> **Work task**: Among the lines of the records, find all that carry the word "linejoin" and copy them.

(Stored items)
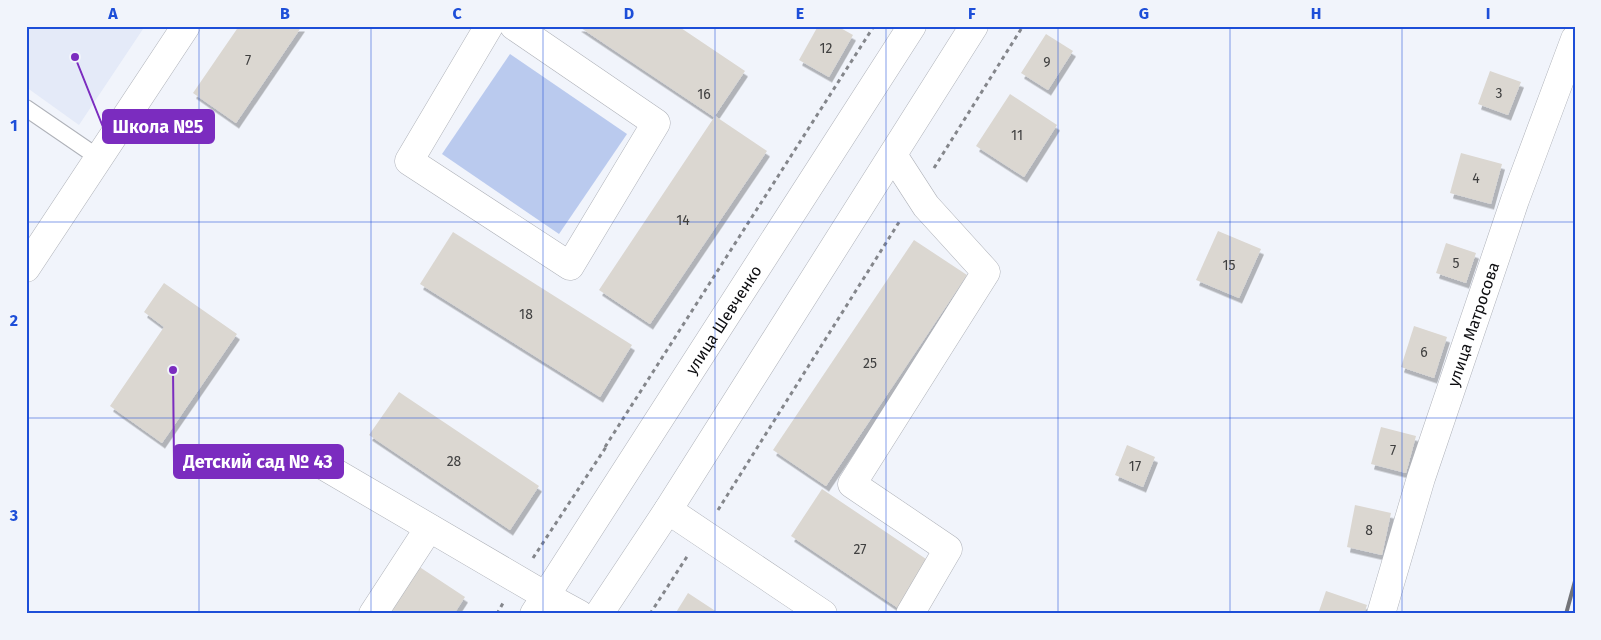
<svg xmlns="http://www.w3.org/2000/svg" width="1601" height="640" font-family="'Fira Sans',sans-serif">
<defs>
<filter id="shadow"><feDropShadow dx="3" dy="5.5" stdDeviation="0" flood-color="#0004"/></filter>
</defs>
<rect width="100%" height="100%" fill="#f1f4fb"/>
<polygon fill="#e4eaf8" points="26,26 145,26 79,125 26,87"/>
<polygon fill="#bacaee" points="510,54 627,134 559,234 442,154"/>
<g fill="#dbd7d1" filter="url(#shadow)">
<polygon points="239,26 302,26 236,123 193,93"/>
<polygon points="578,26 678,26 745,71 714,117"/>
<polygon points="818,26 837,26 853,35 829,77 799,60"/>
<polygon points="1046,34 1073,51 1048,90 1021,73"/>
<polygon points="1490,71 1521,82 1508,115 1478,104"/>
<polygon points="1010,94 1057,125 1024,177 976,146"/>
<polygon points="715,116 767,151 650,324 599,290"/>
<polygon points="1461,153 1502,164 1491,204 1450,193"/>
<polygon points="1218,231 1261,249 1239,298 1196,280"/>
<polygon points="453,232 632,345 600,397 420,284"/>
<polygon points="914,240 967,275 826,486 773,450"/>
<polygon points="1446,243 1476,253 1466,283 1436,273"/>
<polygon points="164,283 237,334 162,443 110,406 164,327 144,312"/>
<polygon points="1414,326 1447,337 1434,378 1401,367"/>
<polygon points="399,392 539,486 510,530 369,435"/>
<polygon points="1381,427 1416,436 1406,473 1371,464"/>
<polygon points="1127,445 1155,457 1143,487 1115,475"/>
<polygon points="822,489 929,561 898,608 791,536"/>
<polygon points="1355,505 1391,513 1382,555 1347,547"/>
<polygon points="418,566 465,597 454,614 386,614"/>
<polygon points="1326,591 1367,605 1364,614 1318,614"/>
<polygon points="688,593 720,614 675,614"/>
</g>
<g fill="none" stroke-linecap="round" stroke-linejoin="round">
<g stroke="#afb2b9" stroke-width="18">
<polyline id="lane" points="26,108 99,158"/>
</g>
<g stroke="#afb2b9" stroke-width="29">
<g id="street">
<polyline points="489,26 409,161 570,266 656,123 514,26"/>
<polyline points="893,155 926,206 986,272 852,484 948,549 910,614"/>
<polyline points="26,268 186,26"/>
<polyline points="324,466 546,596 579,614"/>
<polyline points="668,510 823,614"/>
<polyline points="373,614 429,528"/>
<path id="s1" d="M1381 614 1421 478 1515 200 1575 39"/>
</g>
</g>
<g stroke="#afb2b9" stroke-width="29">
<g id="secondary">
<path id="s2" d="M534 614 912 26"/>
<polyline points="599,614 668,510 974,26"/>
</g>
</g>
<g stroke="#84868b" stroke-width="3" stroke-dasharray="4 4" stroke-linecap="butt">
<polyline points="934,168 1023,26"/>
<polyline points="605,447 874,26"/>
<polyline points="718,510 901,219"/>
<polyline points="533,558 606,447"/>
<polyline points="497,614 503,603"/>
<polyline points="650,614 688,555"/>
</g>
<use href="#lane" stroke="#fff" stroke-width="16"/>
<use href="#street" stroke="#fff" stroke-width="28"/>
<use href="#secondary" stroke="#fff" stroke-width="28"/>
<polyline stroke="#737479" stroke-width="4" points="1566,614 1575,581"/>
</g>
<path fill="none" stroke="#1d4ed8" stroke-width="1" stroke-opacity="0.55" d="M199 26V614M371 26V614M543 26V614M715 26V614M886 26V614M1058 26V614M1230 26V614M1402 26V614M26 222H1575M26 418H1575"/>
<g text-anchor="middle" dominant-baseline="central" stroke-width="4.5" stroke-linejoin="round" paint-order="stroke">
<g font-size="14" fill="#404040">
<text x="826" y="48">12</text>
<text x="248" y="60">7</text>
<text x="1047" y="62">9</text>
<text x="1499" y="93">3</text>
<text x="704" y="94">16</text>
<text x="1017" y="135">11</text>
<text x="1476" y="178">4</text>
<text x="683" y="220">14</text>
<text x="1456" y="263">5</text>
<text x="1229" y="265">15</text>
<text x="526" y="314">18</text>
<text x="1424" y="352">6</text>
<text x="870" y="363">25</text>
<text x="1393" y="450">7</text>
<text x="454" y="461">28</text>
<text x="1135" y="466">17</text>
<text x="1369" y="530">8</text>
<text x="860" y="549">27</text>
</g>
<g font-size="16" fill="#0d0d10" stroke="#f1f4fb">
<text stroke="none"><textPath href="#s2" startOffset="350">улица Шевченко</textPath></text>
<text stroke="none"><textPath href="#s1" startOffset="304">улица Матросова</textPath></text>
</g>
</g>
<path fill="none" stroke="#7b2cbf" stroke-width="2" d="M75 57L103 127M173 370L174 462"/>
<g fill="#7b2cbf" stroke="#f1f4fb" stroke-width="2">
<circle cx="75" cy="57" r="5"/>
<circle cx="173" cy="370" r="5"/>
</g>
<g fill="#7b2cbf" stroke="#7b2cbf" stroke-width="2">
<rect x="103" y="110" width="111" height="33" rx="5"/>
<rect x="174" y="445" width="169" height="33" rx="5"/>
</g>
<g font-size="18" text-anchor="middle" font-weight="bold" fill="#fff">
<text x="158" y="133">Школа №5</text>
<text x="258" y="468">Детский сад № 43</text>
</g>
<rect width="1601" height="640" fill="none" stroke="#f1f4fb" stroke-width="55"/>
<rect x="28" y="28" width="1546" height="584" fill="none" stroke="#1d4ed8" stroke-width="2"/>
<g font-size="16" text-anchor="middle" font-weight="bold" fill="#1d4ed8">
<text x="113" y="19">A</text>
<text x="285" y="19">B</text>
<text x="457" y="19">C</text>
<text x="629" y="19">D</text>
<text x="800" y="19">E</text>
<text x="972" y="19">F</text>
<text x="1144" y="19">G</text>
<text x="1316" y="19">H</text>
<text x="1488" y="19">I</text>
<text x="14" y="131">1</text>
<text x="14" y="326">2</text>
<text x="14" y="521">3</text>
</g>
</svg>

> **Answer**:
<g fill="none" stroke-linecap="round" stroke-linejoin="round">
<g text-anchor="middle" dominant-baseline="central" stroke-width="4.5" stroke-linejoin="round" paint-order="stroke">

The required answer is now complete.